The relative strength of San Diego industrial and R&D base is one of the primary reasons asking rental rates continue experience increasing growth and are expected to continue to do so for the foreseeable future. A shrinking supply of industrially zoned raw land is placing a constraint on future ground-up development, which puts additional upward pressure on rents.
Because of the growing demand for life science space, many of the North City submarkets such as Sorrento Mesa, Sorrento Valley, Torrey Pines and Campus Point are seeing a trend toward converting low-rise office and flex/R&D space into life science space to support the sector’s accelerating growth.
In Q4, Longfellow Real Estate Partners purchased the “The Foundry” – a 281,000 SF two-building Class A office mid-rise project in Sorrento Mesa – with plans to convert the project to life science space.

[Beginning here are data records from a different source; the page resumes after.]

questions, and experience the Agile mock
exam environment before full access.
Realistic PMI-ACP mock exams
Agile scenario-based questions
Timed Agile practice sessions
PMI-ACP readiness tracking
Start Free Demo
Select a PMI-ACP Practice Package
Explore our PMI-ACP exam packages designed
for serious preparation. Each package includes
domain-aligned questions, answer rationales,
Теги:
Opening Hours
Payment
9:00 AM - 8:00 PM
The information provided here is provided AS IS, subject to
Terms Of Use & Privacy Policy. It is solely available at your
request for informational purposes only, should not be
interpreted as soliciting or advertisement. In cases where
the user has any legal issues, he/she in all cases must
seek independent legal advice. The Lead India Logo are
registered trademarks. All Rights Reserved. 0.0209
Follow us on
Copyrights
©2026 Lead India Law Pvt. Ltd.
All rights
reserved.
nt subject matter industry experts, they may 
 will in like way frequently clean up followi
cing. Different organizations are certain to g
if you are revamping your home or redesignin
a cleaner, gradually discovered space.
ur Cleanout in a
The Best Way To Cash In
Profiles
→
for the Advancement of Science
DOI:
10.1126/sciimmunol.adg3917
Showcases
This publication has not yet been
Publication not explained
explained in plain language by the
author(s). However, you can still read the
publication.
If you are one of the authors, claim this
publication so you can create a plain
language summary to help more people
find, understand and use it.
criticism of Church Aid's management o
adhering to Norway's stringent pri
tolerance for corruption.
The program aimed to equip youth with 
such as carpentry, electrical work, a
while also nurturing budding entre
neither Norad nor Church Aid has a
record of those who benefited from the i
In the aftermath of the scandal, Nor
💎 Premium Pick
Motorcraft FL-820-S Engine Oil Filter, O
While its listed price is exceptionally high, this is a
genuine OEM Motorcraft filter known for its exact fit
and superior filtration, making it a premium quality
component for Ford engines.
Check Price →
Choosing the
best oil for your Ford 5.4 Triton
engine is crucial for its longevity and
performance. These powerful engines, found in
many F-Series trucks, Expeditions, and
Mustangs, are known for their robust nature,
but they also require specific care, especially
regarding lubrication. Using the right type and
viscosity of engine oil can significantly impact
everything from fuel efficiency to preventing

Additionally, Longfellow is converting 23-buildings with 660,000 SF of R&D space into high-end lab space in the neighboring Sorrento Valley market. Over the next year, we can expect more redevelopment of office space and new ground up life science construction.
Demand will continue to be strong well into 2021 and rents will continue to increase at the steady rate they have been experiencing over the last decade. Most of the absorption will be concentrated on new construction coming online throughout the year. In fact, 5.6 million SF will be completed by year-end and account for 3.3 million SF of net absorption just based off the nearly 60% of pre-leasing already completed. In addition, continued demand in existing buildings, vacancy will likely drop to nearly 4% by the end of 2021.